* Brussels has challenged German road toll plans
* Says they discriminate unfairly against foreign drivers
* Case could eventually land in court
By Julia Fioretti
BRUSSELS, Feb 16 (Reuters) - Brussels could escalate a legal challenge to Berlin’s planned road toll in April, an EU source said on Tuesday, as the two sides remain at loggerheads over the German transport minister’s pet project.
The executive European Commission launched its challenge, known as an infringement proceeding, against Germany last June.
It argues that Germany’s plans to charge foreign drivers up to 130 euros ($145) a year to use its Autobahn motorways but give German drivers a corresponding reduction in automobile taxes contravene EU rules for equal treatment.
The Commission may issue an opinion in April in which it would lay out reasons it believes the toll breaches European Union law, an EU source said.
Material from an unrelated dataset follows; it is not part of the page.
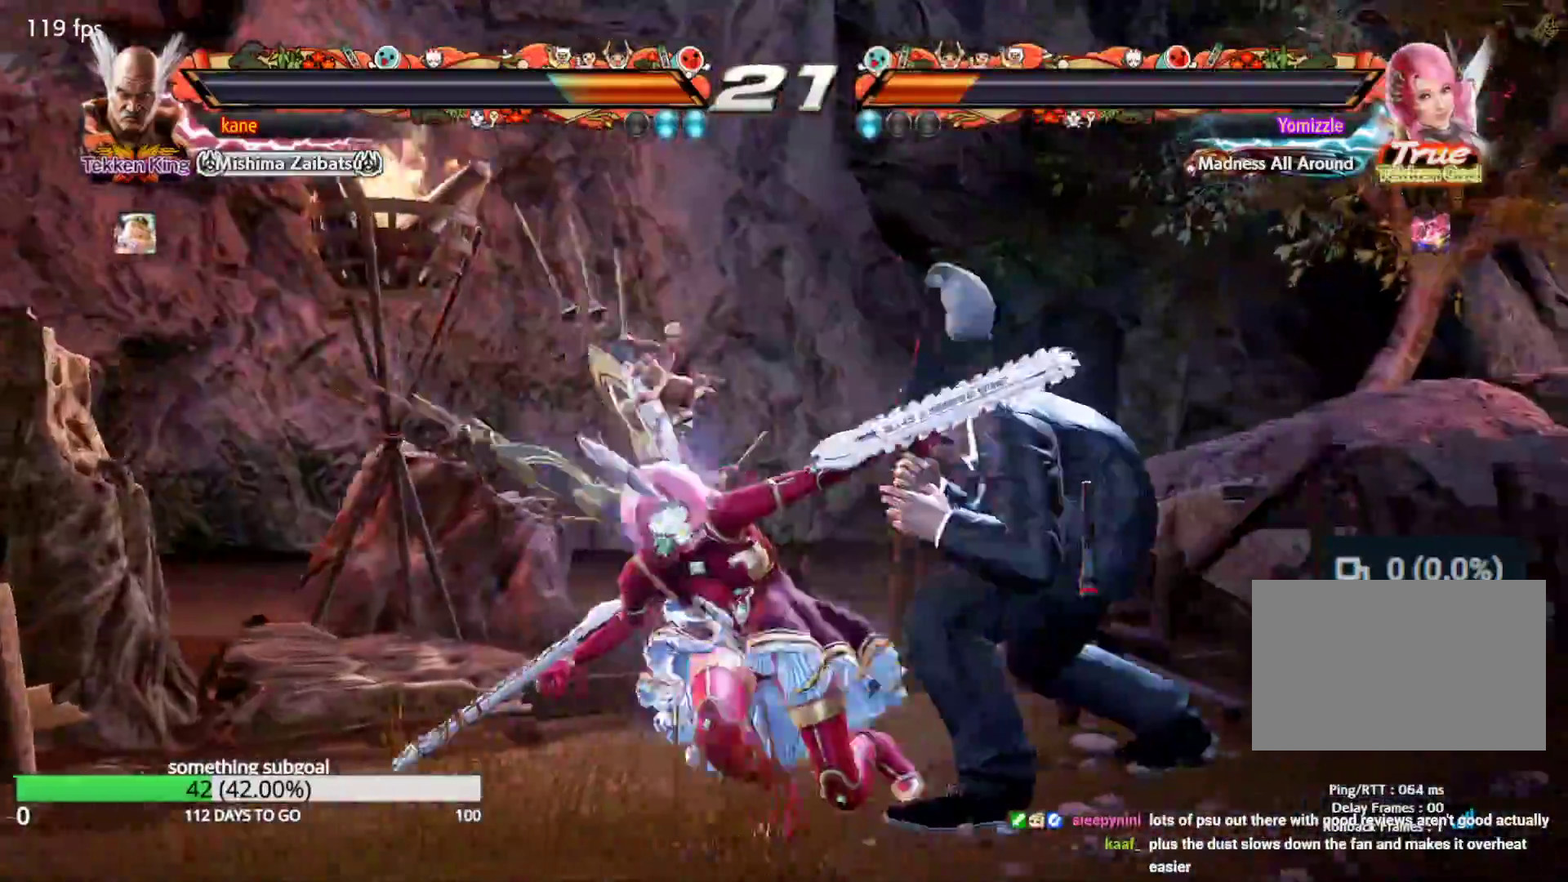
{"buttons": [], "left_stick": "down-right", "events": []}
The step after that would be a referral to the European Court of Justice though the person said there has been no final decision and things could still change.
German Transport Minister Alexander Dobrindt has repeatedly rejected assertions that the toll is discriminatory and said it would generate some 500 million euros for the state each year, to be invested in transport infrastructure.
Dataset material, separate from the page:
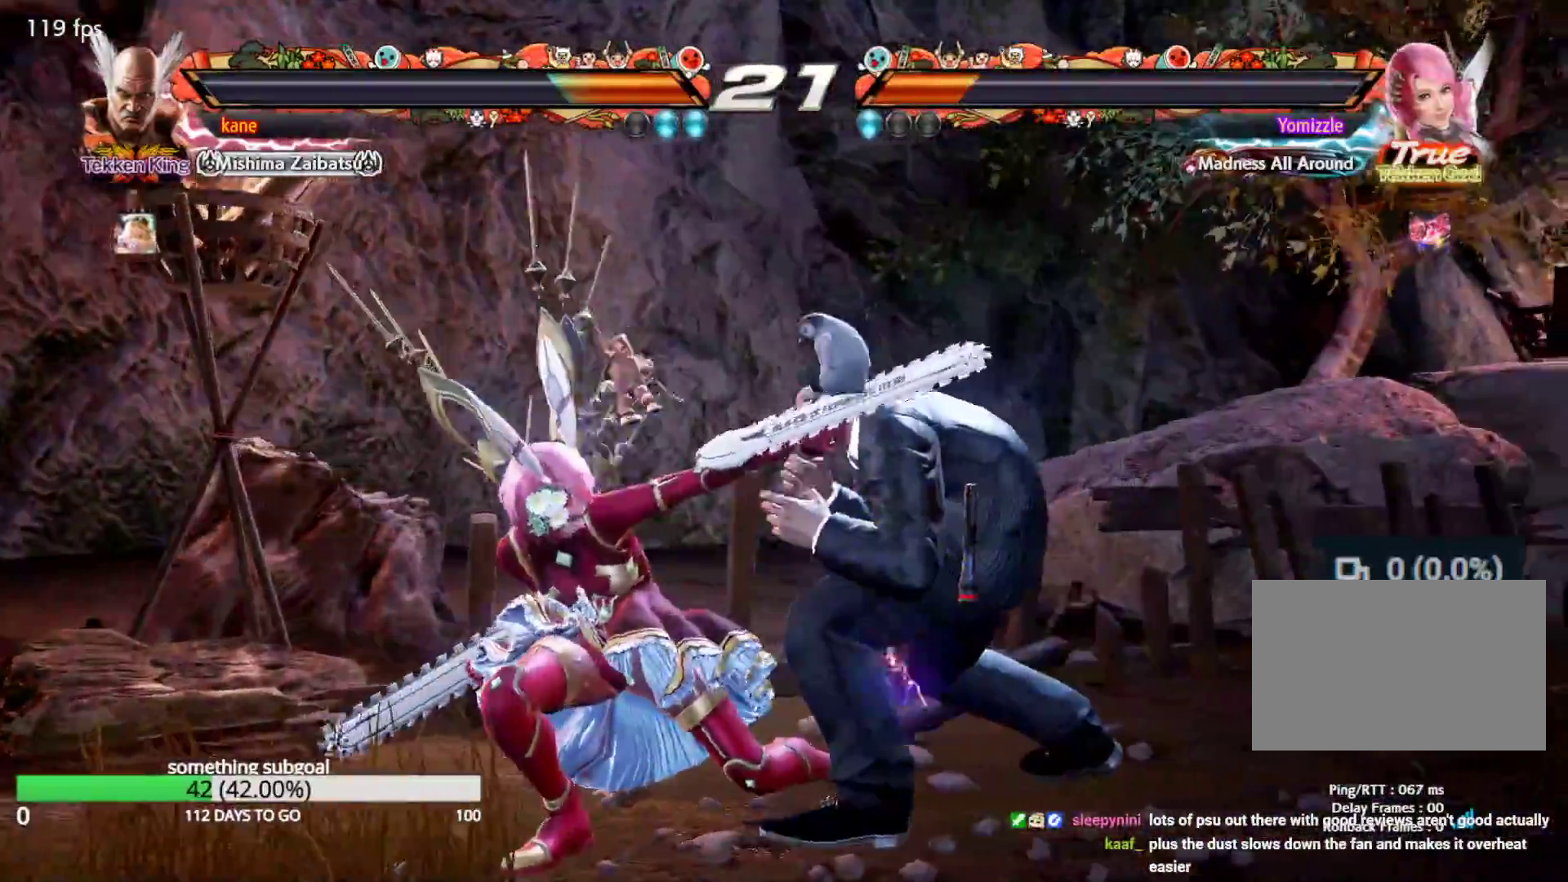
{"buttons": [], "left_stick": "center", "events": [[17, "SQUARE", "down"], [17, "left_stick", "center"], [50, "SQUARE", "up"], [100, "SQUARE", "down"], [150, "SQUARE", "up"], [183, "SQUARE", "down"], [300, "SQUARE", "up"]]}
Initially meant to be introduced in 2016, the toll is on hold until Germany and the EU find an agreement.
European Commission spokesman Jakub Adamowicz said it had requested further information from Germany in December and was assessing what Berlin had provided before deciding on the next steps, which might be a reasoned opinion.
Dobrindt and his Bavarian Christian Social Union (CSU) party have long wanted foreign motorists to pay tolls on motorways because they say it is unfair that foreigners travel for free in Germany while Germans have to pay tolls in neighbouring countries such as Austria, Switzerland and France.
While the toll is a pet project of the CSU, Merkel’s bigger Christian Democrat (CDU) sister party and the co-governing centre-left Social Democrats (SPD) were long sceptical.
They finally agreed to the measure provided it conformed with EU rules.